Thursday, 21 February 2013
Core Sampling For Nitrogen
Well its that time of year again when we go and test the amount of nitrogen left in the soil after the winter. The nitrogen is measured after the winter so that we can take account of any nitrate that has leached (washed) out from the soil. The nitrogen left in the soil has come form a few places. There might be some that we applied, left over that the plants were unable to absorb in the previous crop. Some has come from the breakdown of the plant material by soil microbes in the autumn, before the temperatures got too cold and the stopped working, and some has come form mineralisation of the soil, during cultivations. It is important to have an idea of what nitrogen is available for the crop because it will affect how much we are allowed to add artificially and how much the crop needs to produce an optimal yield. Artificial nitrogen is very expensive, has a huge carbon footprint, is potentially damaging to the environment so we need to be absolutely sure what we apply is used by the crop.
The probe on the quad bike, is a service offered by Soil Quest through Agrii (first time we have used it), also logs the sample location with a GPS point, so that we can come back year on year to assess the variability between years. There is some discussion as to the accuracy of the sampling (to a point) but over time it will show a trend of how much nitrogen is available to the plant and at what depth.

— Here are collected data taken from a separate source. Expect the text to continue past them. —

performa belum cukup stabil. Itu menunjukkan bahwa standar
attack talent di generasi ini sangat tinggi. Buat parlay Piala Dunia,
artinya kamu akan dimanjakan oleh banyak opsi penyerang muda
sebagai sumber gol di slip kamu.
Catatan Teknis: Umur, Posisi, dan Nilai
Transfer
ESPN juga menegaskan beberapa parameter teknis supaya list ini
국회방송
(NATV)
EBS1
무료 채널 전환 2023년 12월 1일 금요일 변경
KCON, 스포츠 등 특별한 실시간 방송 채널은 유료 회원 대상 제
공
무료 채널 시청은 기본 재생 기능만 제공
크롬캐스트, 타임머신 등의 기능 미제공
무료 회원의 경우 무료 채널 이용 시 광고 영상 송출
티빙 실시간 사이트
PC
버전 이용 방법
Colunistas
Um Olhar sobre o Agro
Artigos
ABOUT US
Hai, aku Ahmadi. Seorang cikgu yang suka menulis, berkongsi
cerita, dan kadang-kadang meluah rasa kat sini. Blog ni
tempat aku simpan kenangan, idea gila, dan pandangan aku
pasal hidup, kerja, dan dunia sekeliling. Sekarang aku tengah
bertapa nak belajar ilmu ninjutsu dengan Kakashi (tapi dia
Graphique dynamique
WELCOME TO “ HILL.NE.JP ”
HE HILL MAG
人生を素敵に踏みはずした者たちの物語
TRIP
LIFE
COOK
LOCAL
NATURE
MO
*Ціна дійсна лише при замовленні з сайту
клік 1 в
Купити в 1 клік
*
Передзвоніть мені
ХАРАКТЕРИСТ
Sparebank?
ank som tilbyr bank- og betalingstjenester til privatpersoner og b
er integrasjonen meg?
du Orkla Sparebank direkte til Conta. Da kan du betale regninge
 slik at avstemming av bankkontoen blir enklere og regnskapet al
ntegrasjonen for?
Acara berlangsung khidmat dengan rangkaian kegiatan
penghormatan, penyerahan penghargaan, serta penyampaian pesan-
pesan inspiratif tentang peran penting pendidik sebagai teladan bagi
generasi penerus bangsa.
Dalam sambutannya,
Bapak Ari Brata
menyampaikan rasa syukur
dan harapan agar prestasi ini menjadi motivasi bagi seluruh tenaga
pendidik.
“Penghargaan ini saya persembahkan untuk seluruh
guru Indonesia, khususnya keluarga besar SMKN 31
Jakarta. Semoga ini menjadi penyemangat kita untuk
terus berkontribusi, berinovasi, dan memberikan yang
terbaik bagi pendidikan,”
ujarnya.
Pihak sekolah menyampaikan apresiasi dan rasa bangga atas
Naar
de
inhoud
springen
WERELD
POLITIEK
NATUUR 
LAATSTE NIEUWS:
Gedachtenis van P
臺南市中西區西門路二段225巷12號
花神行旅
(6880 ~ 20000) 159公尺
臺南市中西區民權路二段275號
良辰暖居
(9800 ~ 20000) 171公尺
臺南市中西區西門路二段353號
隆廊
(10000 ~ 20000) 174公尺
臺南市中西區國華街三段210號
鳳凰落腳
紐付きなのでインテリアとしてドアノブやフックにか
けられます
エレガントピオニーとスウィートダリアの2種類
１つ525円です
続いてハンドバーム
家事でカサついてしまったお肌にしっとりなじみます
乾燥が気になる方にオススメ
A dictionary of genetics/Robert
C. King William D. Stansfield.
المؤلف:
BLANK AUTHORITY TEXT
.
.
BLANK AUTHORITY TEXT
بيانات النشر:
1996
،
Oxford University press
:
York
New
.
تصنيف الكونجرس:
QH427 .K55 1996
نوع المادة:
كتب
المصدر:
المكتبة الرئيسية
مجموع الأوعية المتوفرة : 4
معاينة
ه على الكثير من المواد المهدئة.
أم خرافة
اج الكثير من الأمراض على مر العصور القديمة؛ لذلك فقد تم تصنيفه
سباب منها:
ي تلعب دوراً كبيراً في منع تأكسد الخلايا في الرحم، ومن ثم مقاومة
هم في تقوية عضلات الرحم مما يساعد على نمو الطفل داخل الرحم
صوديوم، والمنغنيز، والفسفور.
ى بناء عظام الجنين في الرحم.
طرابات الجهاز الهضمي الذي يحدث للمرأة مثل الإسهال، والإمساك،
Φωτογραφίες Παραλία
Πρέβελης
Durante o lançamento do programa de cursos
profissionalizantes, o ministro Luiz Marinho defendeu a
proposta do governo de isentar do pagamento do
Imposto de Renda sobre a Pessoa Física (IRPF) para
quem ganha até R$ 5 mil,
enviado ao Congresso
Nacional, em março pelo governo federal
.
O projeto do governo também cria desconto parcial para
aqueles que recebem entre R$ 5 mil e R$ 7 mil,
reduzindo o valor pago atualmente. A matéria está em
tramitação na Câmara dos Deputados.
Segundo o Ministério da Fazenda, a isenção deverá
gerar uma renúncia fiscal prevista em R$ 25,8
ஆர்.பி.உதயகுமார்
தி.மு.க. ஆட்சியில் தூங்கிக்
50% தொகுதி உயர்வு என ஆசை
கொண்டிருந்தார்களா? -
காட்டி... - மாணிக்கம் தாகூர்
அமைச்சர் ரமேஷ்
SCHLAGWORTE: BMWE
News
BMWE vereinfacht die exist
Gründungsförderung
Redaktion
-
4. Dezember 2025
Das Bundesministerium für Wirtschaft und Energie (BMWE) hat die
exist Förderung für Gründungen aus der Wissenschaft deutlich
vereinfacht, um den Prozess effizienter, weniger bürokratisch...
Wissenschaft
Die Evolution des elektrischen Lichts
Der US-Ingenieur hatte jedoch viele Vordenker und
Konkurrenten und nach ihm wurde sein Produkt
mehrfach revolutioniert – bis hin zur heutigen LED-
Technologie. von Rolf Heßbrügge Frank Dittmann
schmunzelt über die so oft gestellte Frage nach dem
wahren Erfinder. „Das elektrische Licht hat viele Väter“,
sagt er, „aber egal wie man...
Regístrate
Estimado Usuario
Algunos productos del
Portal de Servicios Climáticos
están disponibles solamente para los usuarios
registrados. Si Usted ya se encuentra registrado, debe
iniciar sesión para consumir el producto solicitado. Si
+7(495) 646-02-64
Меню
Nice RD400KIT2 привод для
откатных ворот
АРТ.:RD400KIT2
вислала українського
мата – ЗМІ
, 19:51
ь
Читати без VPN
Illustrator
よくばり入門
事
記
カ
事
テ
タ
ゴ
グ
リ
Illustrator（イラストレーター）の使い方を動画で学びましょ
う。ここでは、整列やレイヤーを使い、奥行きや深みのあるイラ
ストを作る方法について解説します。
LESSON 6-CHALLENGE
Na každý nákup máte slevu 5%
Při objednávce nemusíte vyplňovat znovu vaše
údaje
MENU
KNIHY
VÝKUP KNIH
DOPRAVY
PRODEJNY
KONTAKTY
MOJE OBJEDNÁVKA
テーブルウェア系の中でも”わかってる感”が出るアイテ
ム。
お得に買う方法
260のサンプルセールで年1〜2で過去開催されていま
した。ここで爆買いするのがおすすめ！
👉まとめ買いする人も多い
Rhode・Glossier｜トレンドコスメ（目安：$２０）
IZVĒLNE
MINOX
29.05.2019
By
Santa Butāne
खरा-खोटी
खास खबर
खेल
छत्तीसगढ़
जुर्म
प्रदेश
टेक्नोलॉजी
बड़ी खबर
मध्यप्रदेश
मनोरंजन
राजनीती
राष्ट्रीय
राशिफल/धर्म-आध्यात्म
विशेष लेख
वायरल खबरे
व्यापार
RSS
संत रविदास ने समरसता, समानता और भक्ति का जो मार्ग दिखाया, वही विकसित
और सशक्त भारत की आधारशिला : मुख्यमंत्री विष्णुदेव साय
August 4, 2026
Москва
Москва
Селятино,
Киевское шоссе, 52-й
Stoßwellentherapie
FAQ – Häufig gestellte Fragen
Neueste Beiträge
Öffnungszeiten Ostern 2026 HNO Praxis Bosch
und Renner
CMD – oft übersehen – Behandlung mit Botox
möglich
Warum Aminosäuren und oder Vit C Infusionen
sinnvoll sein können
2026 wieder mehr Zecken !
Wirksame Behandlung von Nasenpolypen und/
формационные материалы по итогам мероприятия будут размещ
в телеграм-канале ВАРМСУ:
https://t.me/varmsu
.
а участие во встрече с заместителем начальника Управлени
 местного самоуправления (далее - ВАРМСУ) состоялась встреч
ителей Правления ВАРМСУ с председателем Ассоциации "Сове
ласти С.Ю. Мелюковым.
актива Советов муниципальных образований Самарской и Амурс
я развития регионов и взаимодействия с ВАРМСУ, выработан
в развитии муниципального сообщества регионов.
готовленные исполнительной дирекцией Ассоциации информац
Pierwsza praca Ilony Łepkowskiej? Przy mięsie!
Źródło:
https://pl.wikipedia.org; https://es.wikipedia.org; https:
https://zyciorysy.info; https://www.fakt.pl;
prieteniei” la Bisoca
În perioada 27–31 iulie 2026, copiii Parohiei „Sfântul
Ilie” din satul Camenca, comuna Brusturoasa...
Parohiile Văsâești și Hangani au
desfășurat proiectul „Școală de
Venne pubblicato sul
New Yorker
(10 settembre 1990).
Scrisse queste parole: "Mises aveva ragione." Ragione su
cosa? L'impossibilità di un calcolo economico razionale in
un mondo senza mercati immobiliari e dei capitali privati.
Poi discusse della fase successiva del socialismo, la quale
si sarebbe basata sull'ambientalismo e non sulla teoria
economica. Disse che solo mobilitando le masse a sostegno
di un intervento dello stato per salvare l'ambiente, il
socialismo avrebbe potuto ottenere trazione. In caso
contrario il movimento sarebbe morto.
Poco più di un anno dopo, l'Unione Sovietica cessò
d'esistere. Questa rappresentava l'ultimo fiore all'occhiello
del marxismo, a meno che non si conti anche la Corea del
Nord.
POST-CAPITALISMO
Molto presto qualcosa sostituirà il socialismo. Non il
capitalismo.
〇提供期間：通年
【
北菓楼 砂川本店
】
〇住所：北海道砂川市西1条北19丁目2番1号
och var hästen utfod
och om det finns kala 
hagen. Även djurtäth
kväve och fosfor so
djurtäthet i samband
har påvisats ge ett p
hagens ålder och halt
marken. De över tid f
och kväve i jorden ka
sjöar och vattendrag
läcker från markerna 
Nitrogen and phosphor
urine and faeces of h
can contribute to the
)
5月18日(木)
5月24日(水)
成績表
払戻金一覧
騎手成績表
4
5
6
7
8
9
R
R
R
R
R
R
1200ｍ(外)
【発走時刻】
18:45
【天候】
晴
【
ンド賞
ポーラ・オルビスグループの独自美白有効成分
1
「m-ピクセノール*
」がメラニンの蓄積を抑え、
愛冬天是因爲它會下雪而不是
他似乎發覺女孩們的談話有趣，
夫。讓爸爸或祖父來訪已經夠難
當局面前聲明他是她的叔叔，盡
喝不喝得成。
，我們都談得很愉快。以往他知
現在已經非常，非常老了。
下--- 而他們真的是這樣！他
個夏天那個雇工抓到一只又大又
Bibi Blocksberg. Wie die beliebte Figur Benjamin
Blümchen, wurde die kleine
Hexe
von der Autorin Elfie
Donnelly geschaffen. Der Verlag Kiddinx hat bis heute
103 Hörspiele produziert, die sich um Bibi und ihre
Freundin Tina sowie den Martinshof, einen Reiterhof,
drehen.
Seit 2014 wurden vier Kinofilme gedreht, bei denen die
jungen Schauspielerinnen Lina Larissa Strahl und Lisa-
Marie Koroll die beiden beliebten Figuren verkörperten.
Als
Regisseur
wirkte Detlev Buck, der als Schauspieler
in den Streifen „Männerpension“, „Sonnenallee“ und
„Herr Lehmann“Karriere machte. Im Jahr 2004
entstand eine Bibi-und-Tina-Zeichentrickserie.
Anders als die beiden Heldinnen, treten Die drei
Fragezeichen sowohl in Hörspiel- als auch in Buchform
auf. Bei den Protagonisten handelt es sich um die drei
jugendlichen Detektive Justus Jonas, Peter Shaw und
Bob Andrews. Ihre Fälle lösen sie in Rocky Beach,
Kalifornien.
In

The probe samples soil between 0-30cm and between 30-60 cm, then the driver has to sample by hand the 60-90cm depth (if you have enough soil!)
The results are back now and they are showing a range of between 48Kg/Ha on the sandy soil up to 61Kg/Ha on some of the brash soil. These two I can understand but then I also have a heavy clay soil with a reading of 50kg/ha which seems odd. I guess though all of these values are low, due to the heavy rainfall we've had all winter, so we will have to apply a greater amount of purchased nitrogen fertiliser this season if we are to produce out optimum, and not maximum yield. Imagine if we were in an organic system, there would be very little nitrogen left over from previous clover leys to feed this crop.